A Fifth Edition, and a Changed Industry.
Aviation-Event 2026 CLJ marked the fifth consecutive edition of the conference in Romania, organized by Aviation-Event in partnership with "Avram Iancu" Cluj International Airport and the Cluj County Council. Around 200 decision-makers and more than 30 speakers gathered in Cluj-Napoca. Airline executives, airport operators, regulators, infrastructure providers, and aviation media. The day was opened by Maria Forna, Prefect of Cluj County, and Emil Boc, Mayor of Cluj-Napoca, with the welcome session moderated by José Ramón Bauzá, former MEP and Honorary Member of the Aviation-Event Supervisory Board.

David Ciceo, Director General of Cluj International Airport, delivered the opening keynote. "Aviation-Event CLJ has become a benchmark for the civil aviation ecosystem, both regionally and internationally," Ciceo said, framing the day around international cooperation and sustainable development. Matthew Cornelius, Executive Vice President of ACI North America, then offered the transatlantic perspective, followed by a leadership keynote from Ian Malin, Chief Commercial Officer of Wizz Air, moderated by Rüdiger Kiani-Kress of WirtschaftsWoche.

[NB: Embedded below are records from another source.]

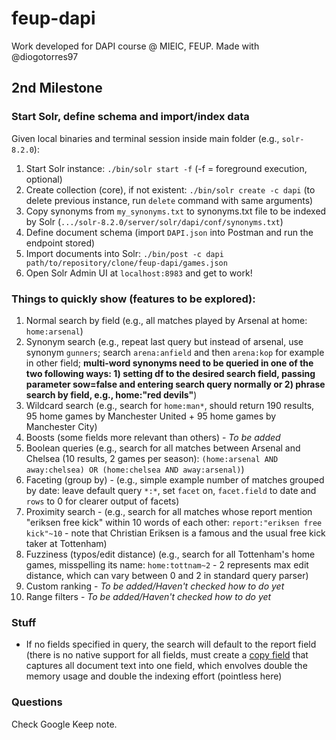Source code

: # feup-dapi
Work developed for DAPI course @ MIEIC, FEUP. Made with @diogotorres97

## 2nd Milestone
### Start Solr, define schema and import/index data
Given local binaries and terminal session inside main folder (e.g., `solr-8.2.0`):
1) Start Solr instance: `./bin/solr start -f` (-f = foreground execution, optional)
2) Create collection (core), if not existent: `./bin/solr create -c dapi` (to delete previous instance, run `delete` command with same arguments)
3) Copy synonyms from `my_synonyms.txt` to synonyms.txt file to be indexed by Solr (`.../solr-8.2.0/server/solr/dapi/conf/synonyms.txt`)
3) Define document schema (import `DAPI.json` into Postman and run the endpoint stored)
4) Import documents into Solr: `./bin/post -c dapi path/to/repository/clone/feup-dapi/games.json`
5) Open Solr Admin UI at `localhost:8983` and get to work!

### Things to quickly show (features to be explored):
1) Normal search by field (e.g., all matches played by Arsenal at home: `home:arsenal`)
2) Synonym search (e.g., repeat last query but instead of arsenal, use synonym `gunners`; search `arena:anfield` and then `arena:kop` for example in other field; **multi-word synonyms need to be queried in one of the two following ways: 1) setting df to the desired search field, passing parameter sow=false and entering search query normally or 2) phrase search by field, e.g., home:"red devils"**)
3) Wildcard search (e.g., search for `home:man*`, should return 190 results, 95 home games by Manchester United + 95 home games by Manchester City)
4) Boosts (some fields more relevant than others) - *To be added*
5) Boolean queries (e.g., search for all matches between Arsenal and Chelsea (10 results, 2 games per season): `(home:arsenal AND away:chelsea) OR (home:chelsea AND away:arsenal)`)
6) Faceting (group by) - (e.g., simple example number of matches grouped by date: leave default query `*:*`, set `facet` on, `facet.field` to date and `rows` to 0 for clearer output of facets)
7) Proximity search - (e.g., search for all matches whose report mention "eriksen free kick" within 10 words of each other: `report:"eriksen free kick"~10` - note that Christian Eriksen is a famous and the usual free kick taker at Tottenham)
7) Fuzziness (typos/edit distance) (e.g., search for all Tottenham's home games, misspelling its name: `home:tottnam~2` - 2 represents max edit distance, which can vary between 0 and 2 in standard query parser)
8) Custom ranking - *To be added/Haven't checked how to do yet*
9) Range filters - *To be added/Haven't checked how to do yet*

### Stuff
- If no fields specified in query, the search will default to the report field (there is no native support for all fields, must create a [copy field](https://lucene.apache.org/solr/guide/8_2/copying-fields.html) that captures all document text into one field, which envolves double the memory usage and double the indexing effort (pointless here)

### Questions
Check Google Keep note.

Marcel Riwalsky, CEO of Aviation-Event, opened the day alongside Ciceo, framing the fifth edition as a milestone in the partnership between the organization and Cluj International Airport. Peter Baumgartner, Chairman of the Aviation-Event Supervisory Board and former CEO of Etihad Airways, delivered the wrap-up.

Three thematic panels structured the rest of the day. Investment and Governance brought together airport leaders from Salzburg (Bettina Ganghofer), Tallinn (Riivo Tuvike), and Dakar (Askin Demir), alongside Jakub Małecki of LOT Polish Airlines and Mihai Pătrașcu of Satu Mare Airport.

The Innovation panel gathered Thomas Dworschak (CEO Košice Airport and Director of IT Digitalization at Vienna Airport), Gert Taeymans (EVP Europe, ADB SAFEGATE), Iustinian Șovrea (GlobalLogic Romania), Sofia Mari (Athens International Airport), Professor Sorin Eugen Zaharia of the UNESCO Chair at Politehnica Bucharest, and Marius Popescu of the Carpathia airline association.

The Aviation National Focus panel closed the day with Bogdan Costaș (TAROM), Cristian Paris (Menzies Aviation), Marius Pandel (AnimaWings), Romeo Vatră (Iași International Airport), and Nicolae Stoica (Romanian Civil Aeronautical Authority (AACR)).
The venue itself carried part of the argument. Cluj “Avram Iancu” International Airport has grown from 36,000 passengers a year in 1996 to more than 3.58 million in 2025. It is now Romania’s second-busiest airport after Bucharest, and around 65,000 passengers already travel indirectly between Cluj and the United States every year. Ciceo confirmed that a direct US route is being actively worked on, though not before 2030 at the earliest, the timeline on which the runway extension can be delivered. The conference, in other words, was being hosted by an airport whose own trajectory is one of the clearest case studies of the theme on the agenda.